Google has updated Android’s Quick Share feature to support Apple’s AirDrop, which allows users of Apple devices to share files directly using a local peer-to-peer Wi-Fi connection. Apple devices with AirDrop enabled and set to “Everyone for 10 minutes” mode will appear in the Quick Share device list just like other Android phones, and Android devices that support this new Quick Share version will also appear in the AirDrop menu.
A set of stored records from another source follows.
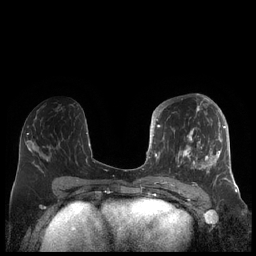
Breast MRI (dynamic contrast-enhanced), one axial slice. Slice 96 of 248 in the series (ordered by position). Dynamic contrast-enhanced series, time point 2 of 7 at this slice position (early post-contrast). 1.5 T. TE 1.9 ms, TR 4.1 ms. 256 × 256 image matrix, field of view 340 × 340 mm. Female patient.
Structures marked on this image (semi-automatic segmentation, software-assisted and operator-edited):
- enhancing-tissue mask used for the functional tumour volume (all voxels passing the contrast-enhancement thresholds inside the analysis volume; usually the tumour): box from (x=156, y=104) to (x=227, y=185) px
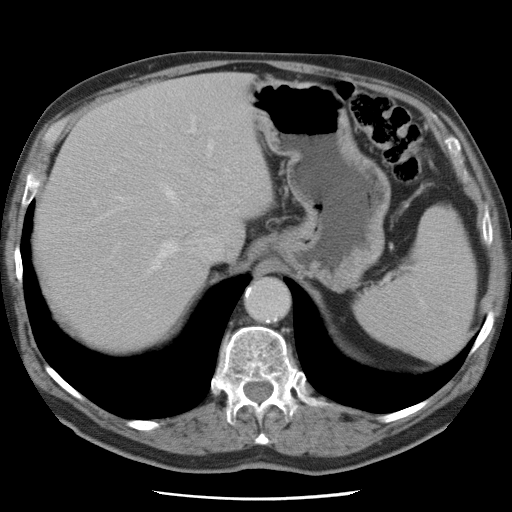
Contrast-enhanced abdominal CT, one axial slice. Position 58 of 78 along the scan axis. 120 kVp. Intravenous contrast given. Soft-tissue window (W 400 / L 40 HU). 5 mm slice thickness. 512 × 512 image matrix, field of view 337 × 337 mm. From the clinical record (not read from this slice): patient: female, age 74 years at operation; diagnosis: colorectal cancer liver metastases, imaged before liver resection; multiple liver metastases: yes; largest metastasis: 2.4 cm; chemotherapy before resection: yes.
Annotated regions visible in this slice (expert manual segmentation):
- hepatic veins: box from (x=93, y=128) to (x=217, y=274) px
- liver: (x=37, y=74)–(x=271, y=348)
- planned liver remnant (the part of the liver to remain after resection): (x=37, y=131)–(x=206, y=347)
- portal vein (with intrahepatic branches): (x=111, y=169)–(x=128, y=253)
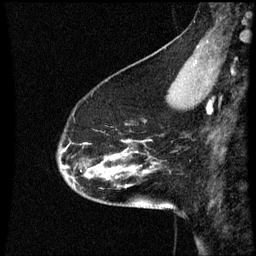
Breast MRI (dynamic contrast-enhanced), one sagittal slice. Slice 14 of 60 in the series (ordered by position). Dynamic contrast-enhanced series, image 2 of 3 at this slice position (ordered by acquisition). 1.5 T. TE 4.2 ms, TR 8.9 ms. 2 mm slice thickness. 256 × 256 image matrix, field of view 200 × 200 mm. Female patient, age 45 years. From the clinical record (not read from this slice): setting: breast cancer imaged before/during neoadjuvant chemotherapy; receptor status: HR-positive, HER2-negative.
Structures marked on this image (semi-automatically segmented with operator editing):
- analysis volume of interest (the breast-tissue region the enhancement analysis was run in; not a lesion): bounding box <58,94,171,205> (left, top, right, bottom; pixels)
- tumour enhancement mask (voxels above the 70 % enhancement threshold inside the analysis volume of interest): <114,154,127,159>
Google will, at least initially, only support the feature on the Pixel 10 series. The company is “hoping to improve the experience and expand it to more Android devices”, but it did not announce anything about a timeline or any hardware or software requirements. Quick Share also won’t work with AirDrop devices operating in the default “Contacts only” mode, although Google says “[welcomes] Opportunity to work with Apple to enable ‘Contacts Only’ mode in the future. (Read between the lines: Google and Apple are not currently working together to enable this, and Google confirmed to The Verge that Apple was not involved at all.)
Like AirDrop, Google notes that files shared through Quick Share are transferred between devices, without being sent directly to any company’s servers.
Google shared a little more information about the security of Quick Share in a separate post, crediting Android’s use of the memory-safe Rust programming language for making secure file sharing between platforms possible.
“Its compiler enforces strict ownership and borrowing rules at compile time, which guarantees memory safety,” writes Dave Kledermacher, Google vice president of platform security and privacy. “Rust removes the entire class of memory-related bugs. This means our implementation is inherently resilient against attackers attempting to use maliciously crafted data packets to exploit memory errors.”